>>>

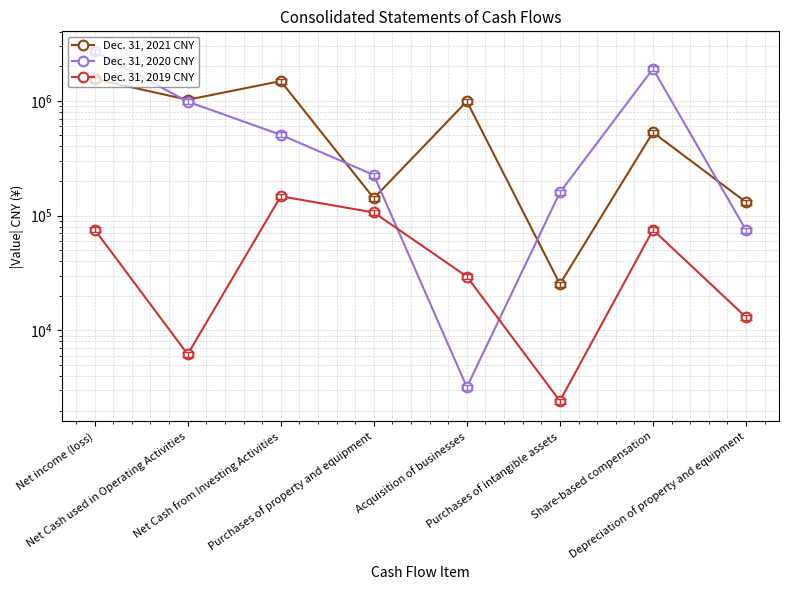

At which category is the sum across all series the highest?

Net income (loss)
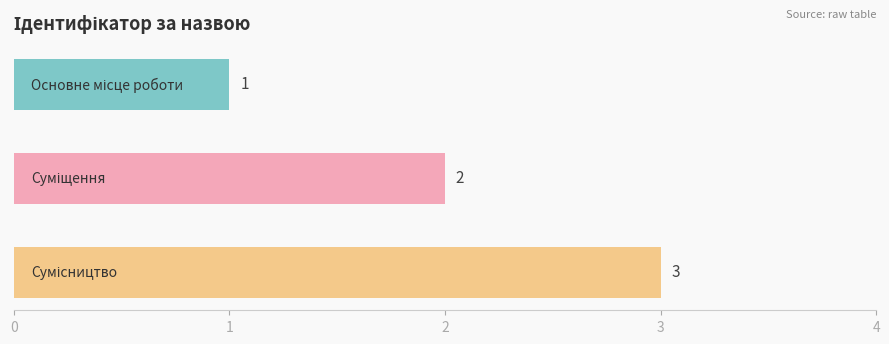

How many series are shown in this chart?

1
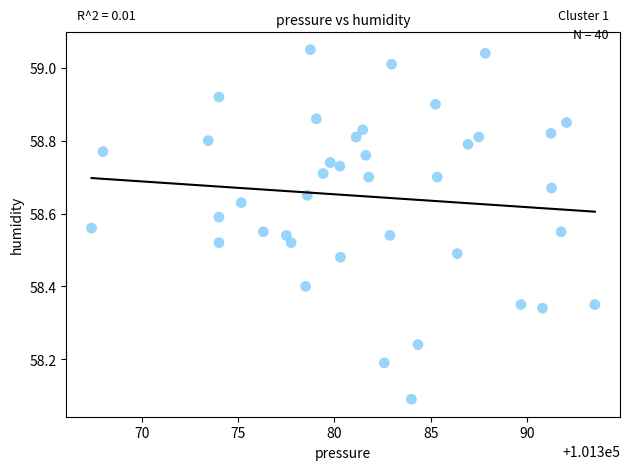

What Y value in the scatter plot is closest to 58?

58.1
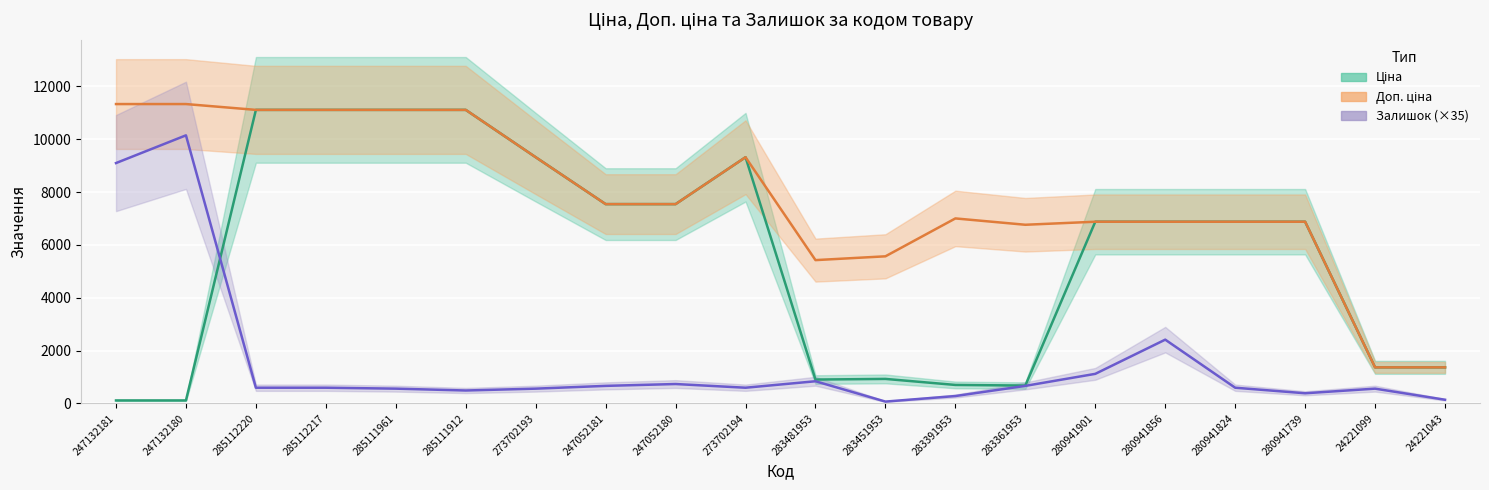

Does the chart display data point markers on the line(s)?

No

<<<

* _YOUR TASK_:
Render the listing above as a JSON list of strings, one string per line, leaving out blank lines and the pictures.

* _RESULT OF THIS EXERCISE_:
[
  "At which category is the sum across all series the highest?",
  "Net income (loss)",
  "How many series are shown in this chart?",
  "1",
  "What Y value in the scatter plot is closest to 58?",
  "58.1",
  "Does the chart display data point markers on the line(s)?",
  "No"
]